No importa si vas camino del trabajo, de la costa o de un pueblo perdido en el mapa. Aquí tienes siete libros con los que viajar sin moverte del asiento del minibús. Una mezcla de historias adictivas, ensayos curiosos y emociones intensas. Y sí, alguno viene de Francia, que también hay mucho que leer en francés.

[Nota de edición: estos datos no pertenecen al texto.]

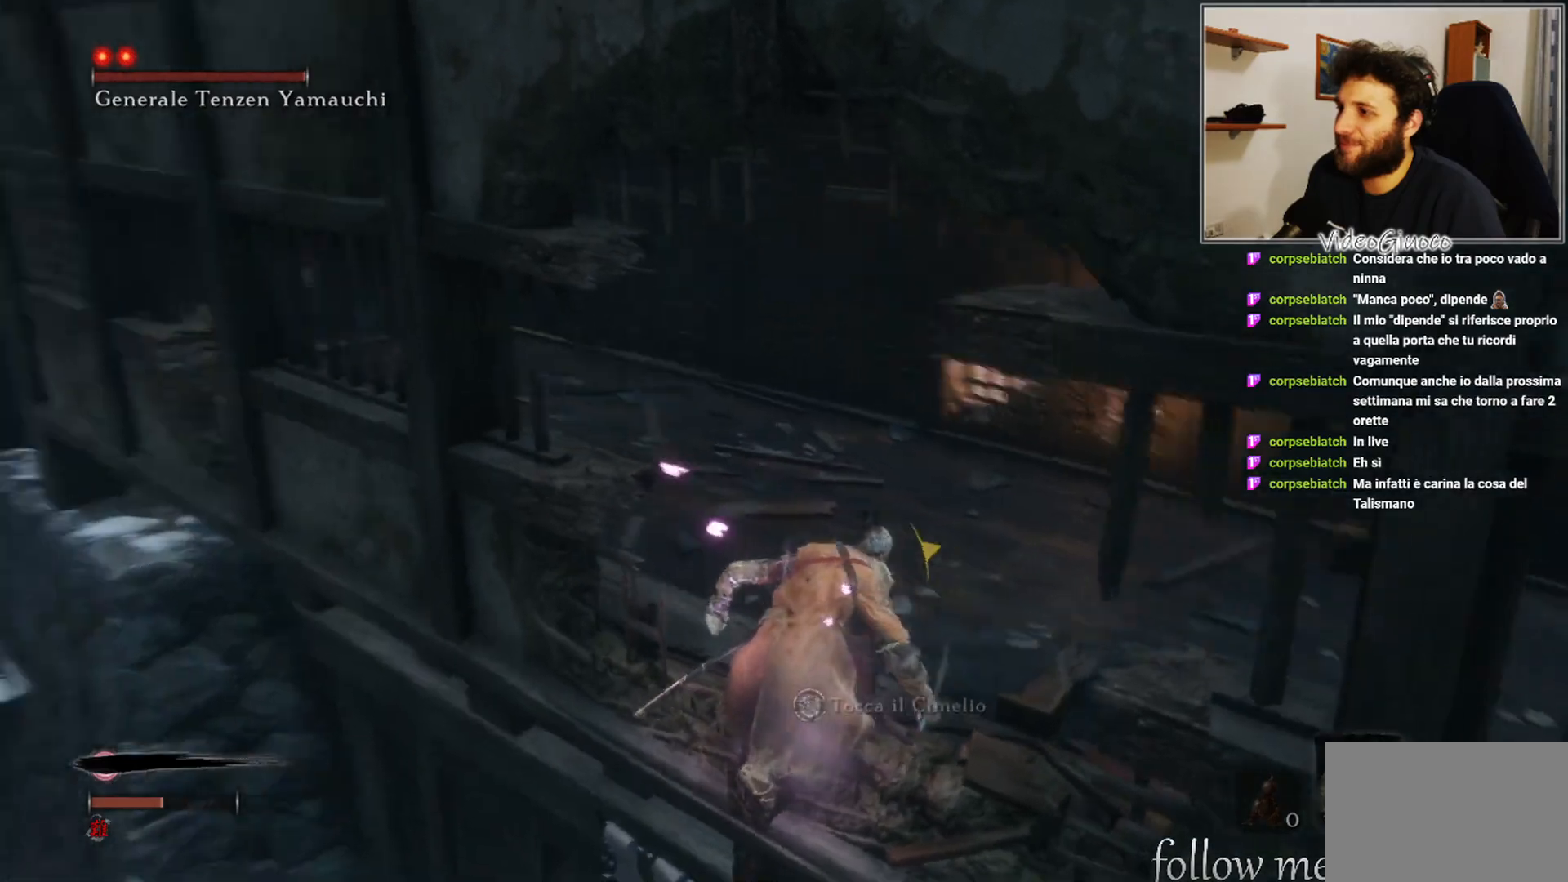
{"buttons": [], "left_stick": "center", "right_stick": "center", "events": [[117, "right_stick", "center"], [300, "right_stick", "left"], [500, "right_stick", "center"]]}
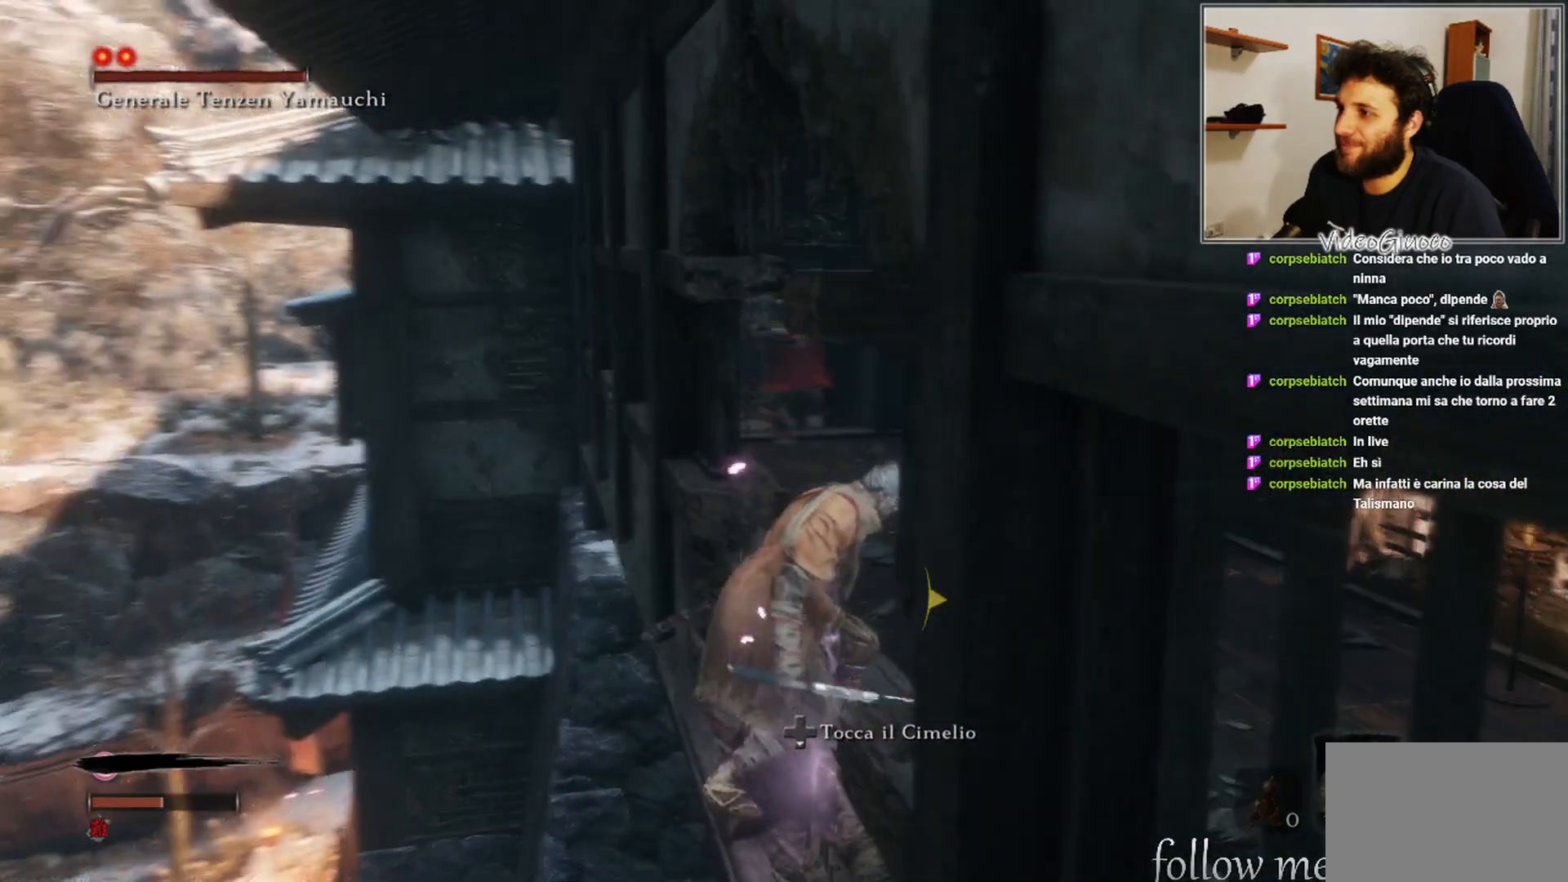
{"buttons": [], "left_stick": "center", "right_stick": "center", "events": [[117, "right_stick", "left"], [283, "right_stick", "center"]]}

- ‘La dependienta’ – Sayaka Murata
Una historia aparentemente simple sobre una mujer que trabaja en una tienda, pero que desmonta muchos clichés. Fresca, rápida de leer, perfecta para trayectos breves. - ‘Pequeñas cosas bellas’ – Cheryl Strayed
Columnas de consejos que son, en realidad, lecciones vitales. Una lectura reconfortante y muy humana. Ideal si necesitas un poco de ternura este verano. - ‘El mapa y el territorio’ – Michel Houellebecq
Un viaje por el mundo del arte, la fama y el vacío moderno. Irónica, incómoda, brillante. Houellebecq en estado puro. - ‘Sapiens’ – Yuval Noah Harari
Un ensayo que se lee como una novela. Historia, ciencia, curiosidades… y muchas ganas de contárselo a tu compañero de viaje. - ‘Nada se opone a la noche’ – Delphine de Vigan
Una autora francesa que se abre en canal para contar la vida de su madre. Duro y bello a la vez. Uno de esos libros que se te quedan dentro. - ‘Rewind’ – Juan Tallón
Una novela sobre un edificio que explota en Lyon (sí, en Francia) y lo que eso cambia en la vida de varios jóvenes. Escrita con mucha sensibilidad. - ‘La ridícula idea de no volver a verte’ – Rosa Montero
Biografía emocional, ensayo sobre Marie Curie, duelo personal… todo a la vez y muy bien escrito. Un libro que toca la fibra.